Energy & Recycling

Published: June 1, 2020 | Updated: June 1, 2020

Power your business – and save on energy bills – with grants of up to 40 per cent available

By Andrew Diprose, editor

Businesses are being urged to access grants from Low Carbon Dorset and invest in renewable energy.

Grants of up to 40 per cent of project costs are available, depending on the project and organisation, with the maximum grant set at £100,000.

So far Low Carbon Dorset has awarded 70 grants, totalling £1.9m, to help fund low carbon projects in Dorset.

The latest projects involve two very different businesses – Print Team (Dorset) Ltd in Portland and Christchurch-based Groveley Precision Engineering.

Both took advantage of grants from Low Carbon Dorset to generate their own electricity by installing roof-mounted solar PV equipment, reducing their energy bills and their carbon footprint in the process.

With up to 40 per cent of the costs covered, pay-back on the investment is expected in three years while they will pay around 5p per kWh for electricity for the next 25 years.

Print Team’s 10.2kWp project involved installing 30 panels on the roof of its Mereside premises on the Navigator Business Park at the end of January.

To date the panels have generated over 4,500kWh, providing more than half the site’s electricity demand.

The 28kWp project at Groveley Precision Engineering in Groveley Road involves installing 66 panels later this month (June).

Once installed, they will provide around a fifth of the site’s electricity requirements.

Renewable energy specialists CleanEarth is behind both installations.

The Cornwall-based company has completed hundreds of projects across the south west over the last ten years.

It is in discussion with about ten Dorset businesses about further installations.

Ed Lennon, Commercial Manager, pictured left, said that as one of the sunniest counties, Dorset is ideal for solar generation.

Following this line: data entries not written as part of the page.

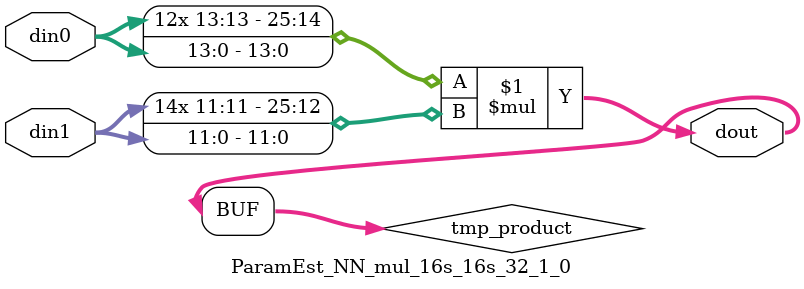
<source format=v>

`timescale 1 ns / 1 ps

  module ParamEst_NN_mul_16s_16s_32_1_0(din0, din1, dout);
parameter ID = 1;
parameter NUM_STAGE = 0;
parameter din0_WIDTH = 14;
parameter din1_WIDTH = 12;
parameter dout_WIDTH = 26;

input [din0_WIDTH - 1 : 0] din0; 
input [din1_WIDTH - 1 : 0] din1; 
output [dout_WIDTH - 1 : 0] dout;

wire signed [dout_WIDTH - 1 : 0] tmp_product;













assign tmp_product = $signed(din0) * $signed(din1);








assign dout = tmp_product;







endmodule

</source>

The last few weeks have seen records tumble, with solar accounting for almost 30 per cent of UK electricity demand at its peak in April.

Meanwhile the business case for solar power is closely aligned with the environmental need to reduce carbon emissions.

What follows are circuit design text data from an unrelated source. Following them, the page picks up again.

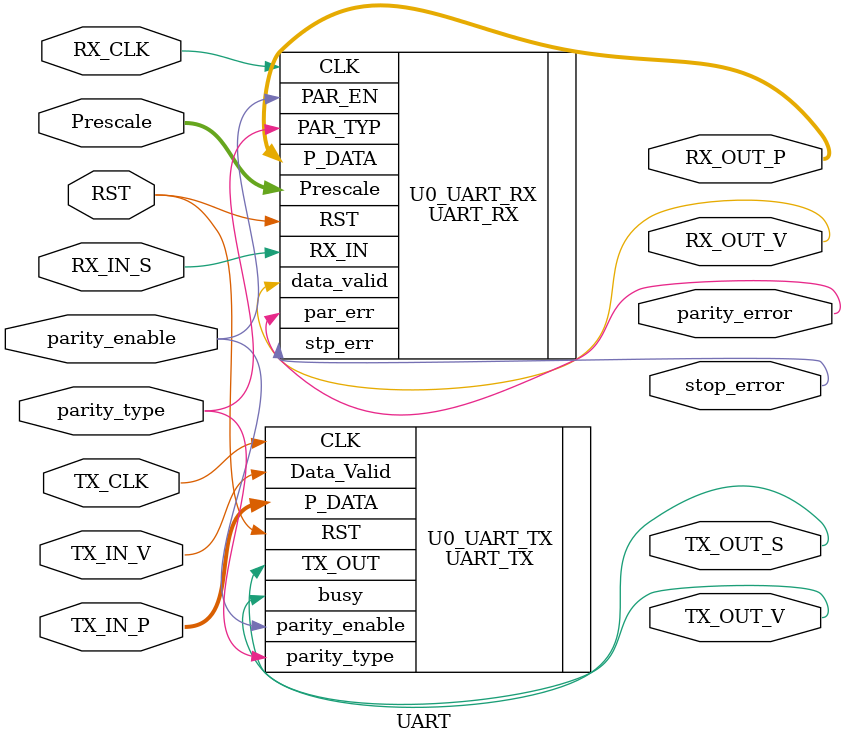
<source format=v>
module UART # ( parameter DATA_WIDTH = 8 , PRESCALE_WIDTH = 5 )
(
 input   wire                          RST,
 input   wire                          TX_CLK,
 input   wire                          RX_CLK,
 input   wire                          RX_IN_S,
 output  wire   [DATA_WIDTH-1:0]       RX_OUT_P, 
 output  wire                          RX_OUT_V,
 input   wire   [DATA_WIDTH-1:0]       TX_IN_P, 
 input   wire                          TX_IN_V, 
 output  wire                          TX_OUT_S,
 output  wire                          TX_OUT_V,  
 input   wire   [PRESCALE_WIDTH-1:0]   Prescale,
 input   wire                          parity_enable,
 input   wire                          parity_type,
 output  wire                          parity_error,
 output  wire                          stop_error
);


UART_TX  U0_UART_TX (
.CLK(TX_CLK),
.RST(RST),
.P_DATA(TX_IN_P),
.Data_Valid(TX_IN_V),
.parity_enable(parity_enable),
.parity_type(parity_type), 
.TX_OUT(TX_OUT_S),
.busy(TX_OUT_V)
);
 
 
UART_RX U0_UART_RX (
.CLK(RX_CLK),
.RST(RST),
.PAR_EN(parity_enable),
.PAR_TYP(parity_type),
.RX_IN(RX_IN_S),
.Prescale(Prescale),
.data_valid(RX_OUT_V),
.P_DATA(RX_OUT_P), 
.par_err(parity_error),
.stp_err(stop_error)
);
 

endmodule
</source>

Ed added: “It makes economic sense because Groveley Precision Engineering will use almost all of the power themselves and the system will provide 20 per cent of their electricity at a cost well below the national grid.

“At the same time, they’ll prevent some ten tonnes of carbon a year from entering the atmosphere.

“The urgent need to reduce our emissions is painfully clear.

“This is another small but important step towards net zero.”

Low Carbon Dorset is a three-year programme of activities to help stimulate growth in Dorset’s low carbon economy and reduce its carbon footprint.

Work underway on another CleanEarth solar panel installation.

The programme offers free technical support and grant funding for energy efficiency and renewable energy projects to businesses, public-sector and community organisations in Dorset.

It aims to help improve energy efficiency, increase the use of renewable energy and aid the development of new low carbon products.

The programme is led by Dorset Council and the Dorset Area of Outstanding Natural Beauty and is  funded by the European Regional Development Fund (ERDF).

The programme is now in its final year but has recently bid for additional funds from ERDF to extend the programme by a further two years.

It is hoping to hear in July whether the bid has been successful.

Under the current timeline projects need to be completed by December of this year in order to eligible for funding.

Any organisations interested in applying for support can do so via Low Carbon Dorset’s website:

Dr Derek Moss, Low Carbon Dorset’s Renewable Energy Technical Officer, pictured left with Katie Dawes, Communications & Engagement Officer, said: “Whilst all the subsidies are gone, solar PV prices have dropped considerably.

“With a grant from Low Carbon Dorset, companies with high electricity demands can get better returns now than at the height of the subsidies.

“We’ve seen many systems with return on investment (ROI) of 25 per cent to 33 per cent.

“There is a good business case, as well as the obvious environmental argument.”